Recorded information ::
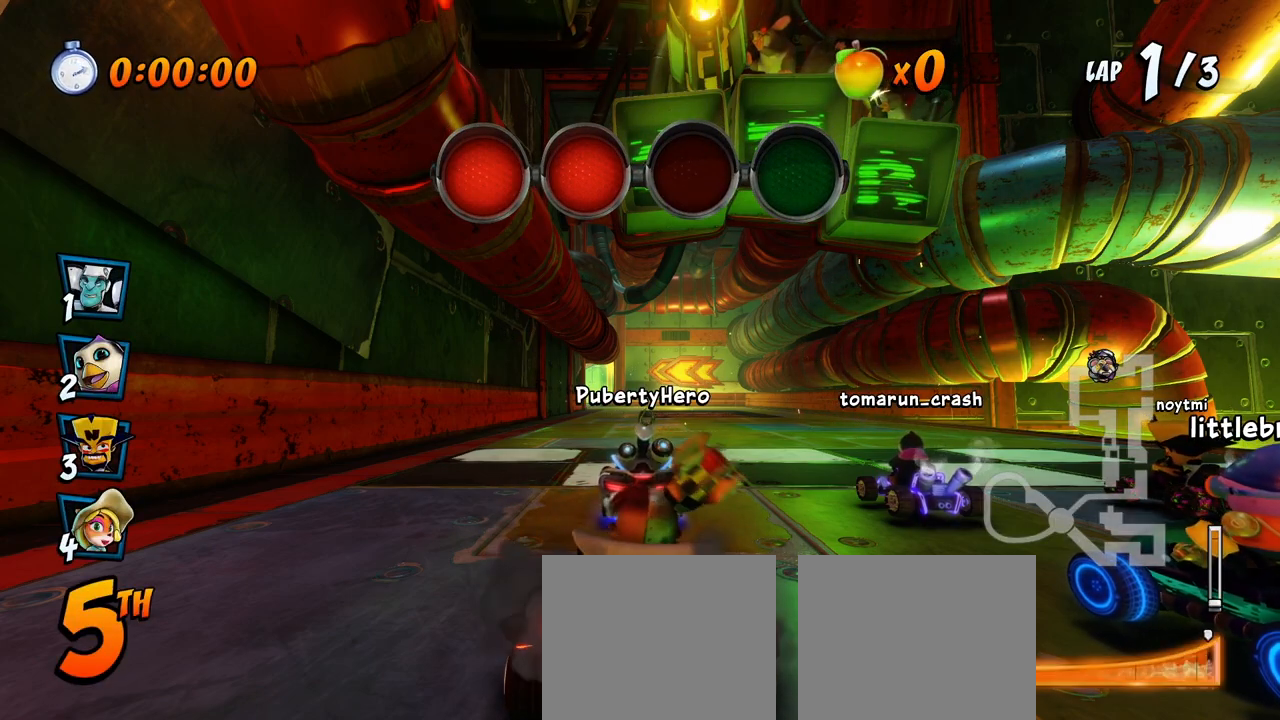
{"buttons": [], "left_stick": "center", "events": [[83, "CROSS", "down"], [367, "CROSS", "up"]]}
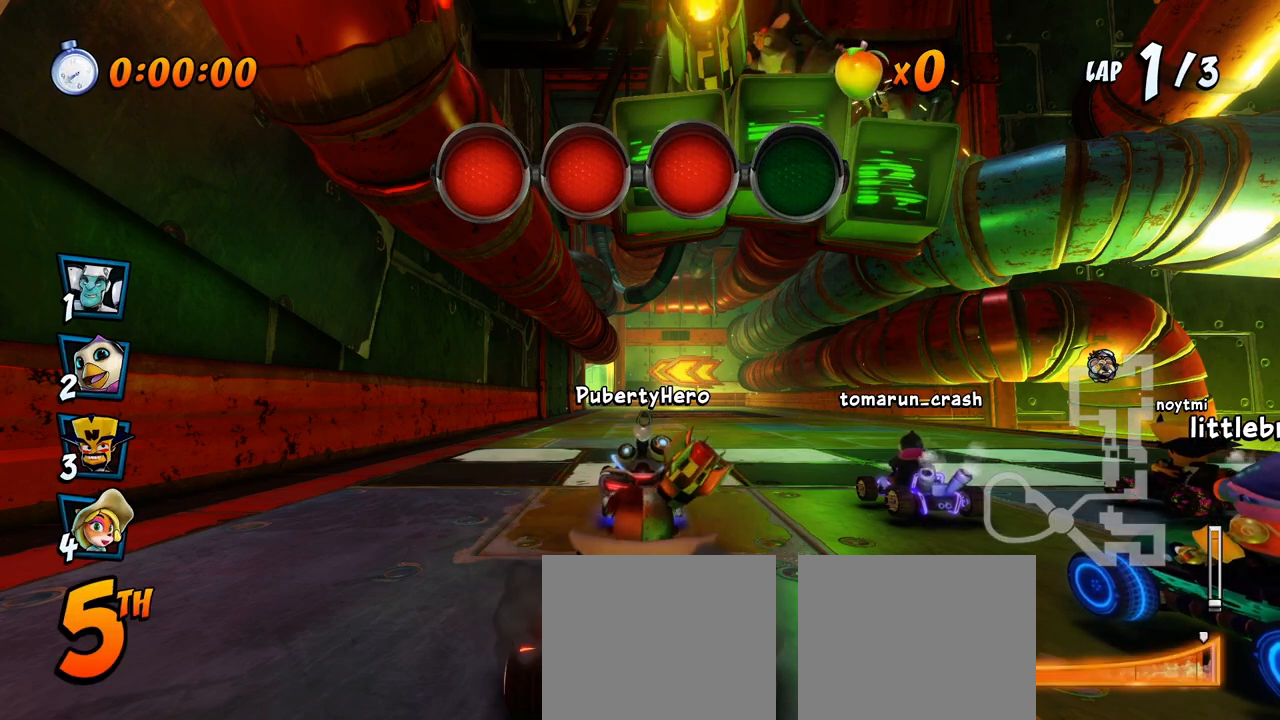
{"buttons": ["CROSS"], "left_stick": "center", "events": [[217, "CROSS", "down"]]}
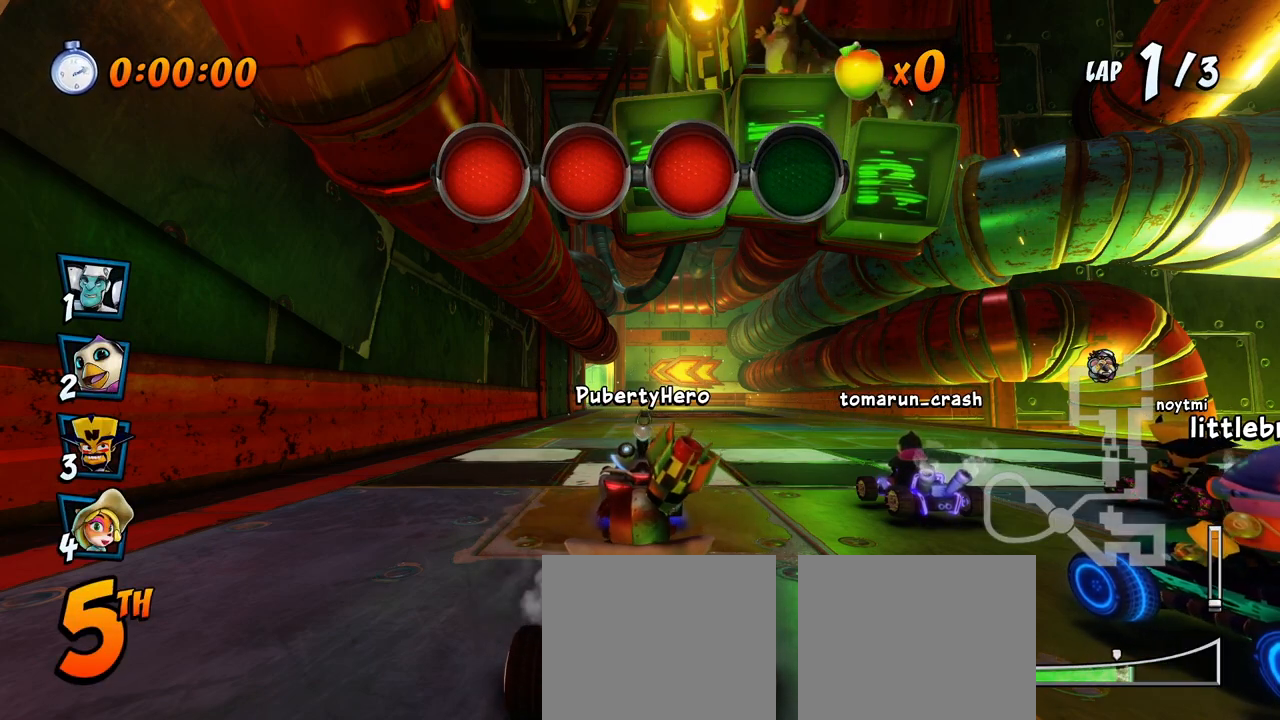
{"buttons": ["CROSS", "R2", "DPAD_RIGHT"], "left_stick": "center", "events": [[367, "DPAD_RIGHT", "down"], [467, "R2", "down"]]}
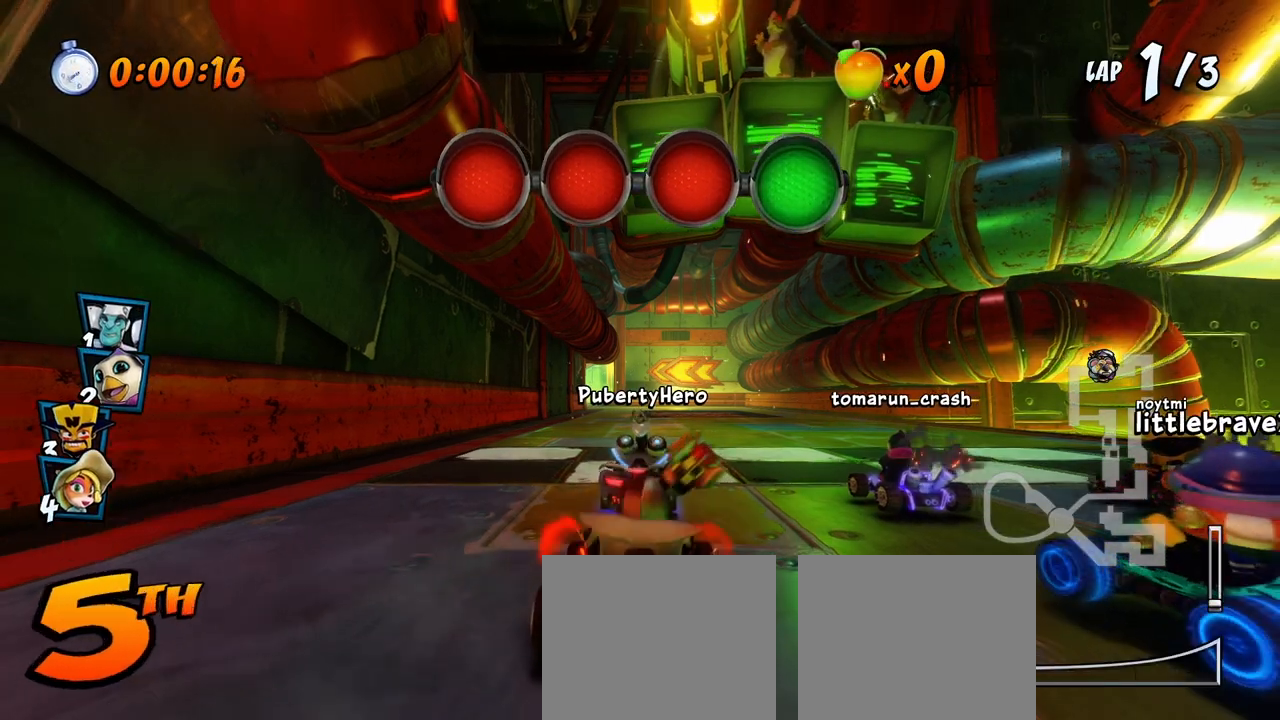
{"buttons": ["CROSS", "R2", "DPAD_LEFT"], "left_stick": "center", "events": [[167, "DPAD_RIGHT", "up"], [267, "DPAD_LEFT", "down"], [333, "DPAD_DOWN", "down"], [500, "DPAD_DOWN", "up"]]}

What is needed ::
All of the data must be repeated exactly, except for the pictures.

Answer to the exercise ::
{"buttons": [], "left_stick": "center", "events": [[83, "CROSS", "down"], [367, "CROSS", "up"]]}
{"buttons": ["CROSS"], "left_stick": "center", "events": [[217, "CROSS", "down"]]}
{"buttons": ["CROSS", "R2", "DPAD_RIGHT"], "left_stick": "center", "events": [[367, "DPAD_RIGHT", "down"], [467, "R2", "down"]]}
{"buttons": ["CROSS", "R2", "DPAD_LEFT"], "left_stick": "center", "events": [[167, "DPAD_RIGHT", "up"], [267, "DPAD_LEFT", "down"], [333, "DPAD_DOWN", "down"], [500, "DPAD_DOWN", "up"]]}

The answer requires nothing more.